**DATA TO PROCESS:**
Start of Block
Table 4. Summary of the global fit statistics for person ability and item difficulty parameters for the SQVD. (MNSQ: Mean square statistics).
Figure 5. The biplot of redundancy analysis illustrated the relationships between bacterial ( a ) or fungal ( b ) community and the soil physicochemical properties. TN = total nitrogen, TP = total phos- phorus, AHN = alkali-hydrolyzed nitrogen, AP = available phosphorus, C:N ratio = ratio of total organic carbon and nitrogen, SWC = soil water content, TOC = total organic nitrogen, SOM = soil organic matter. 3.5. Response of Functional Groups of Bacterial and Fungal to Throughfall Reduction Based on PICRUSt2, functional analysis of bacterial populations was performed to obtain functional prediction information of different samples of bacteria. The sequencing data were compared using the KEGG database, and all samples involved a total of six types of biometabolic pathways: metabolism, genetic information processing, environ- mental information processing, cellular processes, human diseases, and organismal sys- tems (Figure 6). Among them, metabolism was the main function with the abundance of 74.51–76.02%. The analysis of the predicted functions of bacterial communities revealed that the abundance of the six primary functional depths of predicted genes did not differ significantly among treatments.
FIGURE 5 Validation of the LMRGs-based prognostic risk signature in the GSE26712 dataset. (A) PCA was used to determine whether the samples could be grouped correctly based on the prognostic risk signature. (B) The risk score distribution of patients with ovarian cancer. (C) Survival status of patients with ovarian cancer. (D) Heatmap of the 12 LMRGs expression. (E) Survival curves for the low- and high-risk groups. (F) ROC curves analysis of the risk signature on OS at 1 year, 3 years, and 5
End of Block
Start of Block
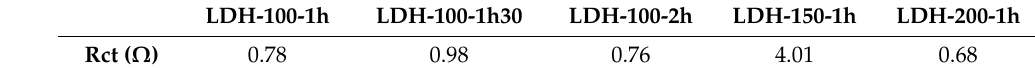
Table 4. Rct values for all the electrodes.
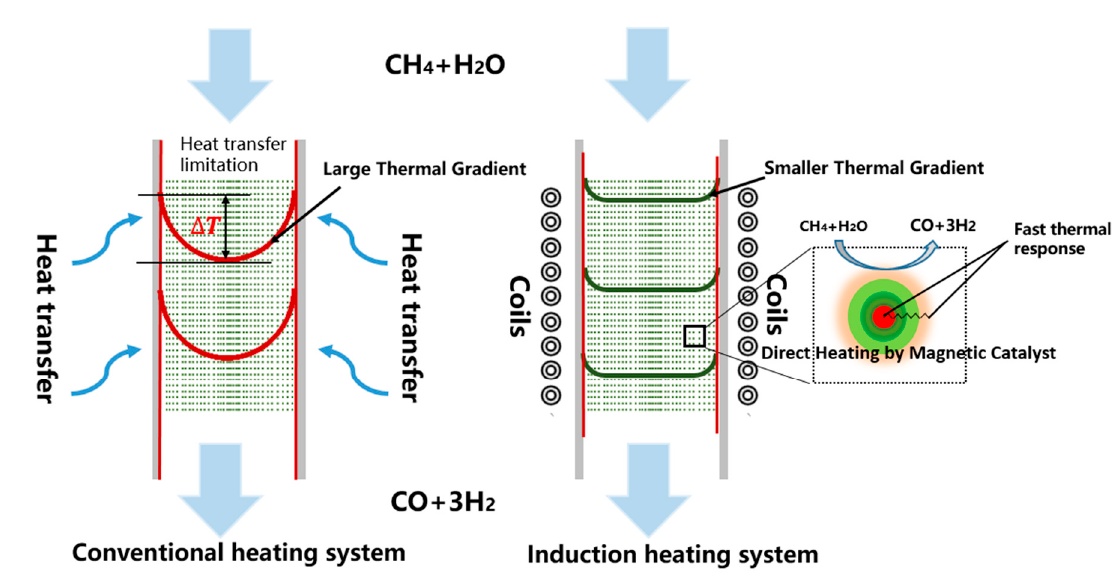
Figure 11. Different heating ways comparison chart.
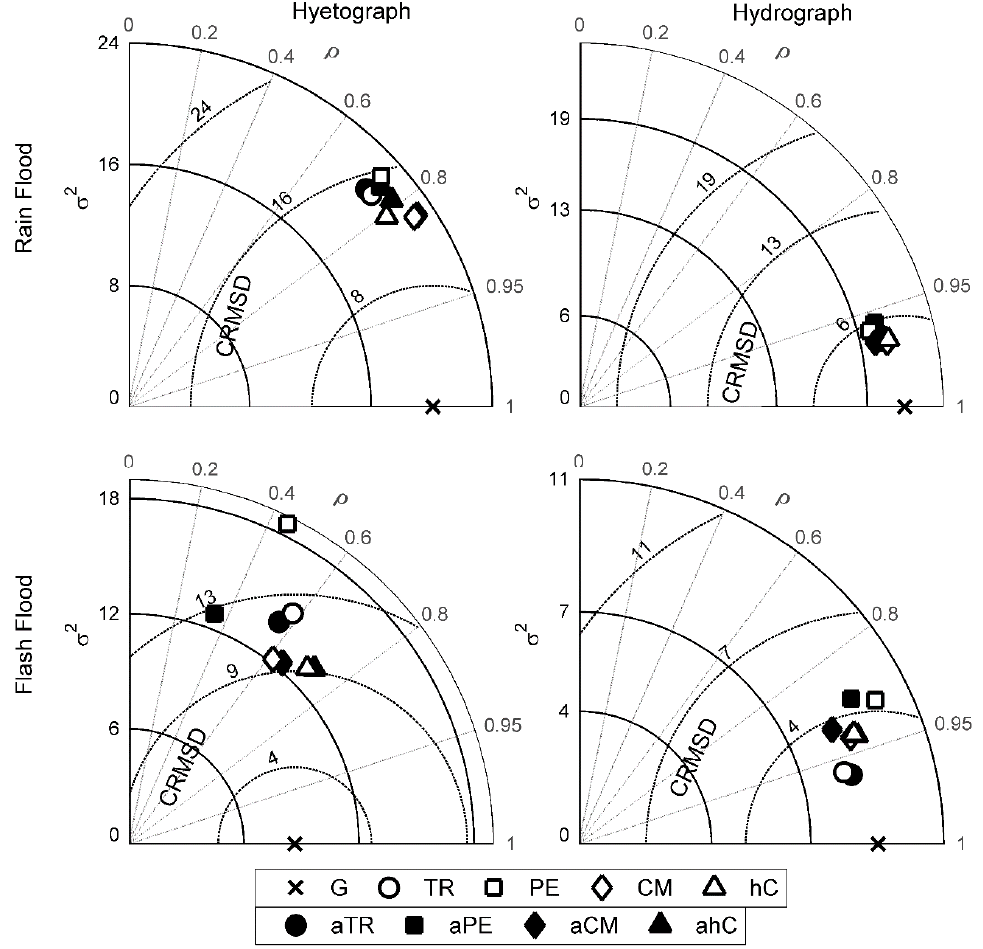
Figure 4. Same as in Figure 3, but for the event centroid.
End of Block
**EXERCISE:** I need every line of the material that includes "samples", so please copy them out.

**REPLY:**
Figure 5. The biplot of redundancy analysis illustrated the relationships between bacterial ( a ) or fungal ( b ) community and the soil physicochemical properties. TN = total nitrogen, TP = total phos- phorus, AHN = alkali-hydrolyzed nitrogen, AP = available phosphorus, C:N ratio = ratio of total organic carbon and nitrogen, SWC = soil water content, TOC = total organic nitrogen, SOM = soil organic matter. 3.5. Response of Functional Groups of Bacterial and Fungal to Throughfall Reduction Based on PICRUSt2, functional analysis of bacterial populations was performed to obtain functional prediction information of different samples of bacteria. The sequencing data were compared using the KEGG database, and all samples involved a total of six types of biometabolic pathways: metabolism, genetic information processing, environ- mental information processing, cellular processes, human diseases, and organismal sys- tems (Figure 6). Among them, metabolism was the main function with the abundance of 74.51–76.02%. The analysis of the predicted functions of bacterial communities revealed that the abundance of the six primary functional depths of predicted genes did not differ significantly among treatments.
FIGURE 5 Validation of the LMRGs-based prognostic risk signature in the GSE26712 dataset. (A) PCA was used to determine whether the samples could be grouped correctly based on the prognostic risk signature. (B) The risk score distribution of patients with ovarian cancer. (C) Survival status of patients with ovarian cancer. (D) Heatmap of the 12 LMRGs expression. (E) Survival curves for the low- and high-risk groups. (F) ROC curves analysis of the risk signature on OS at 1 year, 3 years, and 5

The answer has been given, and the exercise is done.